Design and construction
- Architect: Michael J. Garvin

New York City Landmark
- Designated: June 22, 2010
- Reference no.: 2388

= Haffen Building =

The Haffen Building is a New York City landmark constructed in 1901–1902 in the neighborhood of Mott Haven, Bronx, New York. The building is located at 2804 Third Avenue, also addressed as 507 Willis Avenue, in the middle of a triangular block between 148th Street, 147th Street, Third Avenue, and Willis Avenue, within the Hub business district. It was inspired by the economic growth and upper middle-class status that was prevalent in the area during the period. When constructed, the Third Avenue and Second Avenue elevated train lines stopped at 149th Street, a station in front of it.

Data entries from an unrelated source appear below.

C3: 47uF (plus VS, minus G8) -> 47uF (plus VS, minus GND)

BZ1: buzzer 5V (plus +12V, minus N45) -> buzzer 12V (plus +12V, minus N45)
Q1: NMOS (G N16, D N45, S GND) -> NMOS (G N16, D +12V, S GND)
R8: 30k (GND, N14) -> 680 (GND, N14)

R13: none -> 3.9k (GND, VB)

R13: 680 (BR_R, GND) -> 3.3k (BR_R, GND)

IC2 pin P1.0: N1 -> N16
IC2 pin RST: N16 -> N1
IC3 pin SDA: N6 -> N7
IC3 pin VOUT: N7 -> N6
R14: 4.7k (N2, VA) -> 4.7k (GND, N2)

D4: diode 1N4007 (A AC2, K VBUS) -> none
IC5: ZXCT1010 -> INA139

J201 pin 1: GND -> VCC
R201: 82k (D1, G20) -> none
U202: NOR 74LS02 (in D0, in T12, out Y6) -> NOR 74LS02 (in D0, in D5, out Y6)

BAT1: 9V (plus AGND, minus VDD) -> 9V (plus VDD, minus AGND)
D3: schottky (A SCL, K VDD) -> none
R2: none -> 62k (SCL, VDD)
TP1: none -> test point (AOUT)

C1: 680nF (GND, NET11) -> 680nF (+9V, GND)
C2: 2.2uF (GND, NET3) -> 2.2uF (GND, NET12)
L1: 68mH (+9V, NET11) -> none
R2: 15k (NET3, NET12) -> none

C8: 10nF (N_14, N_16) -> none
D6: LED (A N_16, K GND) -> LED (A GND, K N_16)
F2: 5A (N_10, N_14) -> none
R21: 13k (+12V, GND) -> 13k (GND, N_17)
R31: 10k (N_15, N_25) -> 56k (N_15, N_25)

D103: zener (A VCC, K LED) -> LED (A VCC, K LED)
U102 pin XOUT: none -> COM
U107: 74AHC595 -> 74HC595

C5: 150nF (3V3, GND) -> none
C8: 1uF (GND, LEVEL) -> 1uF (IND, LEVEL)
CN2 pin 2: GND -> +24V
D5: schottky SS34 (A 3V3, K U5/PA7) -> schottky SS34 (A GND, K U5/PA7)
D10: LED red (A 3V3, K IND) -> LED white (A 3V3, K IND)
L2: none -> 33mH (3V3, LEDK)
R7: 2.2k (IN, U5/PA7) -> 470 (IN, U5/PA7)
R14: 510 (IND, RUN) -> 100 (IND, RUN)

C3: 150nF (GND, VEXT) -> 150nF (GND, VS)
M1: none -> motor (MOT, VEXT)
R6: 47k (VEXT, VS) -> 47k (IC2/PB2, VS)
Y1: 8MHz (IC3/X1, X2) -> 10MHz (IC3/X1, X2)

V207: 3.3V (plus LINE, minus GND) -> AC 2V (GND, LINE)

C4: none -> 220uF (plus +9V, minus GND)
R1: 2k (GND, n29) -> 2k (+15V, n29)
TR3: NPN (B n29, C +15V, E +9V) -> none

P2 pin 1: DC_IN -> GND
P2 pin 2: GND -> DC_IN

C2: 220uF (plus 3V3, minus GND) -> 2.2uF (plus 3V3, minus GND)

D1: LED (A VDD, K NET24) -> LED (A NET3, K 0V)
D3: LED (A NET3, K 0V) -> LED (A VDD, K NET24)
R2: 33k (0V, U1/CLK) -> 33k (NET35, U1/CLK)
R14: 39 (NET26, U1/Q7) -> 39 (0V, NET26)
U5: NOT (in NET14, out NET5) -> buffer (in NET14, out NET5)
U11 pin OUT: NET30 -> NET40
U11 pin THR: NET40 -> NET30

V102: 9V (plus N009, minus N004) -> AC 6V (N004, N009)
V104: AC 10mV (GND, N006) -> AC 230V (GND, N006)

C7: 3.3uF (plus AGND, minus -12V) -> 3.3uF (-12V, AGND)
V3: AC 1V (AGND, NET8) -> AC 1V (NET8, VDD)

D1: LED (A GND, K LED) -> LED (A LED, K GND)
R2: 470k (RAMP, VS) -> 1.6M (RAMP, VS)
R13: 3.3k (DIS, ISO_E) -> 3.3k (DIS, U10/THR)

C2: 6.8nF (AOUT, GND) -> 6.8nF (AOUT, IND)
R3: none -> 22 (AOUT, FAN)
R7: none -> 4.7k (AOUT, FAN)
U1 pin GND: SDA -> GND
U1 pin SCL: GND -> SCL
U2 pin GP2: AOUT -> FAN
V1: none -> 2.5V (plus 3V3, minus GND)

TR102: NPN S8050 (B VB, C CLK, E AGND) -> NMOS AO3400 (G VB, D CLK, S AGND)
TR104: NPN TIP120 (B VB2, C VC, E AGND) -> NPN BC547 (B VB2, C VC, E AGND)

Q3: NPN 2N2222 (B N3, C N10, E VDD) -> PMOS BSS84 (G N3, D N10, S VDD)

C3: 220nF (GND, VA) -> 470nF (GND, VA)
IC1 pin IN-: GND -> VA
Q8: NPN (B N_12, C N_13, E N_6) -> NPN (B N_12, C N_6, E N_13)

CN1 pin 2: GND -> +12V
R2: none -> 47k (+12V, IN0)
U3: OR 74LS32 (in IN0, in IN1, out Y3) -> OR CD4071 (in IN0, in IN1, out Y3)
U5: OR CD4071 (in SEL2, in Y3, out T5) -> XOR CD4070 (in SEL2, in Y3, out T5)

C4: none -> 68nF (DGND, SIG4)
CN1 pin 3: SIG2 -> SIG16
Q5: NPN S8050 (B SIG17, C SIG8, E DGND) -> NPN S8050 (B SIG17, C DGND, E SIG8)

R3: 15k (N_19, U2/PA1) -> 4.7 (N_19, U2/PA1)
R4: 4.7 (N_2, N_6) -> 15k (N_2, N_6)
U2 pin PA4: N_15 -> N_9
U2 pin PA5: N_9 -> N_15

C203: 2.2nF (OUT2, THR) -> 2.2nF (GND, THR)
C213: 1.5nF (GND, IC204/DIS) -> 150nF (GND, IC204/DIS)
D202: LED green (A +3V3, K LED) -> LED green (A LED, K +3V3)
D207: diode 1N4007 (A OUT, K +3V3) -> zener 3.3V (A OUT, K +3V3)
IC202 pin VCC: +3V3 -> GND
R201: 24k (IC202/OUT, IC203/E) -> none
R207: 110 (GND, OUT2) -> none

Matthias Haffen was a member of the prominent Haffen family, founders of the famous Haffen Brewing Company. As an active real estate developer, he wanted to erect a first-class office building for banking and professional tenants. He turned to then Bronx Commissioner of Buildings, architect Michael J. Garvin, who had been working with Mathias' brother, then Bronx Borough President Louis F. Haffen. Mathias sought Garvin's experience with the area. The two, with Garvin's design, created the Haffen Building, a seven story Beaux-Arts style office complex. For over a century, the Haffen Building housed several banks, law offices, and governmental agencies. Notable occupants have been the Knickerbocker Trust Company (with the next door Hub Center Building at 2810 Third Avenue also addressed as 509 Willis Avenue), the Dollar Savings Bank of New York City, the National Puerto Rican Day Parade, Inc.; and the law offices of Javier A. Solano. The building is currently regarded as a "distinct structure" which "is an outstanding and remarkably intact example of Beaux-Arts aesthetic.